The teeth were immersed in 2.5 % sodium hypochlorite for 2 days, with replacement of the solution every 24 hours, with the objective of dissolving possible pulp remains present within the canals, and promoting asepsis. After that, the samples were washed in running water for 4 hours and immersed in 5 % hydrochloric acid for demineralization of teeth, with replacement of the solution every 24 hours, for 2 days. Teeth were washed in running water for 12 hours and then dried naturally. The teeth were placed in an ascending ethanol gradient (70 %, 96 % and 100 %) for 5 hours in each concentration, and then naturally dried.

India ink was mixed with colourless gelatine, prepared according to the manufacturer's instructions. The mixture was placed in previously cleaned tubes of anaesthetics, with a dental carpule syringe and needle size 30 G, the India ink was inserted into the pulp chamber until leakage was observed at the apex. The excess dye was removed from the tooth surface with an alcohol swab.

The teeth were soaked in absolute ethanol for 4 hours and then dried naturally. Finally, teeth were immersed in methyl salicylate. The diaphanized samples underwent descriptive analysis, which assessed the presence of a second canal and the type of branching present. Initially, assessment was performed using the naked eye. The analysis was then performed with the aid of a stereoscopic microscope with 10x magnification. The teeth were photographed with a stereomicroscope and digital camera. All teeth were submitted to both analysis.

The types of observed branches were distributed according to the classification of Vertucci, as used by Al-Fouzan et al. In type 1, there is a single canal throughout the length of the pulp chamber and root. In type 2, there is the presence of two separate canals leaving the pulp chamber; however, they are combined to form a single foramen. In type 3, one canal goes out of the pulp chamber and divides into two at the root portion; however, they join again, creating only one foramen. In type 4, there are two separate and distinct canals present from the pulp chamber, forming independent root foramina. In type 5, there is the presence of two canals, only in the root portion, each one with an independent root foramen.


The specimens were examined, and the number and type of root canals was recorded. The results are summarized in Table I.

A second canal was observed in 18 (18 %) diaphanized specimens, and there was a higher prevalence of teeth with only one canal (Fig. 1). In the configurations of teeth with two canals, the most prevalent ramification was from type 3 (17 teeth, 94.45 %). Only one tooth presented type 5 ramification (5.55 %) (Figs. 2 and 3). Types 2 and 4 ramifications were not presented. All teeth had only a single root.

_Provided material_.
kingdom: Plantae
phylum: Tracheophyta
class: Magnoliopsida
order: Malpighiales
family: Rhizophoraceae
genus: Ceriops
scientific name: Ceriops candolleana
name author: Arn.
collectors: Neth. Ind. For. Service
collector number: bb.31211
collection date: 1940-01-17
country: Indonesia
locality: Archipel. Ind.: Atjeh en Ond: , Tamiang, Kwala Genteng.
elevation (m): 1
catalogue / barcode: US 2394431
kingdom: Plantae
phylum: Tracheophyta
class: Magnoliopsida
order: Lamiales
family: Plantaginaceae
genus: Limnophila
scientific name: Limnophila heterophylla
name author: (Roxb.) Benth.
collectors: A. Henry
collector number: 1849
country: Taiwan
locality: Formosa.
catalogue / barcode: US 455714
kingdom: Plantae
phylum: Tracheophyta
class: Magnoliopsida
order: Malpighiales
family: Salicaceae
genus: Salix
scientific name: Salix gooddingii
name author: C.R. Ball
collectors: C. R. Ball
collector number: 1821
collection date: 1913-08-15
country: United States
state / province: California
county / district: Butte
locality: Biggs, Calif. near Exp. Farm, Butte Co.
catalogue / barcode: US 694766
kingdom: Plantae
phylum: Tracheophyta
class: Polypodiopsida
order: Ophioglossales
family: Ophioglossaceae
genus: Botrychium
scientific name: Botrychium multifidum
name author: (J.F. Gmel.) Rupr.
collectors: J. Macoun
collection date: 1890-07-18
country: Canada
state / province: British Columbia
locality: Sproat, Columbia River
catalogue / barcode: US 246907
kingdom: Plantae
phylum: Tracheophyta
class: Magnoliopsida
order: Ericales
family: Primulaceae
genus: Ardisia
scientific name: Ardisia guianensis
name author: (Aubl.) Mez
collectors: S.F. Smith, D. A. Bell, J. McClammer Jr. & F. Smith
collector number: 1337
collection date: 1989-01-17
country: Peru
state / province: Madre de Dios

_Tasks_.
A) Reproduce the passage from the root canal text above, from "The teeth were immersed" to "then naturally dried.".
B) In the root canal text above, list every liquid in which the teeth were immersed, soaked, or placed, with its concentration where one is given.

_Replies_.
A)
The teeth were immersed in 2.5 % sodium hypochlorite for 2 days, with replacement of the solution every 24 hours, with the objective of dissolving possible pulp remains present within the canals, and promoting asepsis. After that, the samples were washed in running water for 4 hours and immersed in 5 % hydrochloric acid for demineralization of teeth, with replacement of the solution every 24 hours, for 2 days. Teeth were washed in running water for 12 hours and then dried naturally. The teeth were placed in an ascending ethanol gradient (70 %, 96 % and 100 %) for 5 hours in each concentration, and then naturally dried.

B)
- 2.5 % sodium hypochlorite
- 5 % hydrochloric acid
- ethanol in an ascending gradient (70 %, 96 % and 100 %)
- absolute ethanol
- methyl salicylate